Tragen Sie die wesentlichen Eigenschaften der unterschiedlichen Nutzer zusammen mittels Datenerhebung, Interviews, Umfragen oder Auswertung von Nutzerdaten.

 Beschreibung Persona
  • Name und Vorname
  • Alter
  • Geschlecht
  • Wohnort
  • Familienstand
  • Hobbies
  • Freizeit
  • Ausbildung
  • Position im Unternehmen
  • soziales Umfeld
  • Haltung, Denkweise …
Jobs-to-be-done
  • Welche Ziele hat die Persona?
  • Welche Funktionen braucht das Produkt zur Aufgabenerfüllung?
  • Welche Aufgabenerfüllung wird mit dem neuen Produkt unterstützt?
Anwendungsfälle (Use Cases)
  • Wie und wo wird das Produkt durch wen genutzt?
  • Was passiert vor, während und nach der Nutzung des Produkts?
  • Wo bekommt der Nutzer Informationen zum Produkt?
  • Wie gestaltet sich der Login- resp. Kaufprozess?
  • Wer beeinflusst die Entscheidung?
Lust (Gains)
  • Was macht die Persona glücklich in Bezug auf das neue Produkt?
  • Inwiefern machen aktuelle Produkte die Persona glücklich und zufrieden?
Frust (Pains)
  • Was macht die Persona unglücklich in Bezug auf das neue Produkt?
  • Welche bestehenden Produkte verursachen bei der Nutzung ärger oder verursachen ein schlechtes Gefühl?

Schritt 2

Charakterisieren Sie die verschiedenen Anwendergruppen, indem Sie aus den vorhandenen Daten beispielhafte Nutzer extrahieren.

Schritt 3

Modellieren Sie jetzt Personas und erwecken Sie diese zum Leben.

In diesem letzten Schritt sollten Sie die ausfor­mu­lierten Personas in einem einheitlichen und ansprechenden Steckbriefformat über­sicht­lich darstellen.
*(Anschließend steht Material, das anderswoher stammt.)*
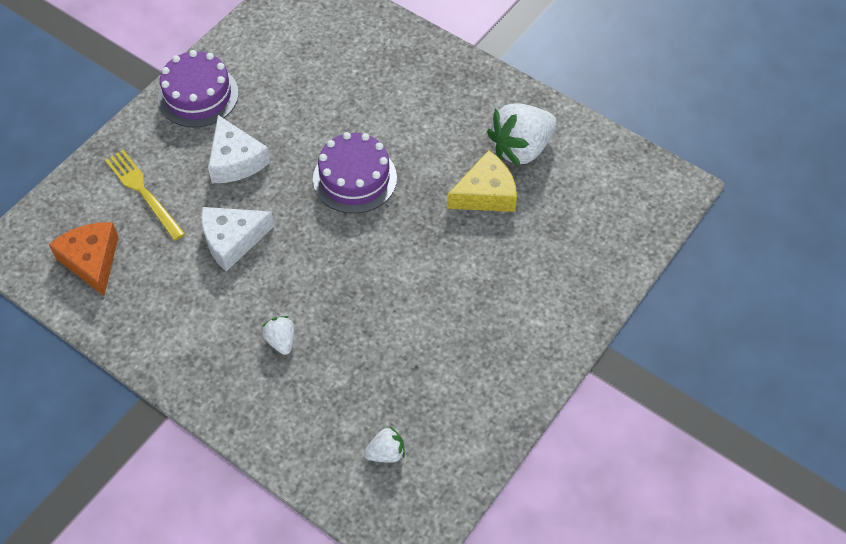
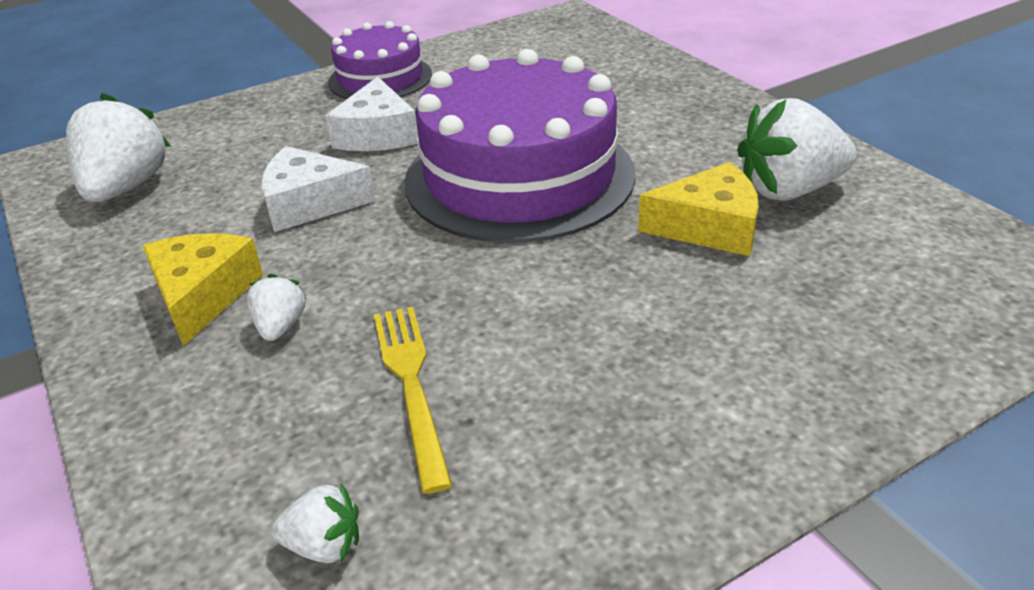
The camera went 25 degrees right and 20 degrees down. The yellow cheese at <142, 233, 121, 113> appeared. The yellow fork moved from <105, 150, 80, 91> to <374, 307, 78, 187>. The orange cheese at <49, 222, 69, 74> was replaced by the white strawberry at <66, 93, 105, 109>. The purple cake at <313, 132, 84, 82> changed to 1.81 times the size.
Die Beschreibungskriterien sollten auf den ersten Blick erkennbar sein, um die Arbeit mit den Personas im Projektverlauf zu erleichtern.

Empfehlenswert sind beispielsweise Skalen, die die Einstellungen zu einzelnen Kriterien visualisieren, damit sich die Personas gut und schnell auch visuell vergleichen lassen.

Auch ein oder mehrere Foto der Persona sollte ein Bestandteil der Darstellung sein. Achten Sie darauf, dass die Fotos keine Stockbilder-Charakter haben, sondern die Persona möglichst authentisch in ihrem realen Umfeld zeigt.

Aus der Praxis

Nutzen

  • Personas ermöglichen interdisziplinären Teams auf gleicher Ebene zu kommunizieren und neue Lösungen zu entwickeln, ohne dabei in Schubladen zu denken.
  • Interne Mitarbeitende können sich von ihrer Innensicht lösen und Annahmen treffen, die auf Fakten basieren.
  • Eine konsequente Umsetzung ermöglicht das Entwickeln kundennaher und innovativer Lösungen.

 Tipps

  • Um Personas für alle Projektbeteiligten greifbar zu machen, ist es wichtig, dass die Persona-Plakate im Projektraum gross und gut sichtbar aufgehängt sind.
  • In jeder Diskussion immer aus Sicht der Personas argumentieren.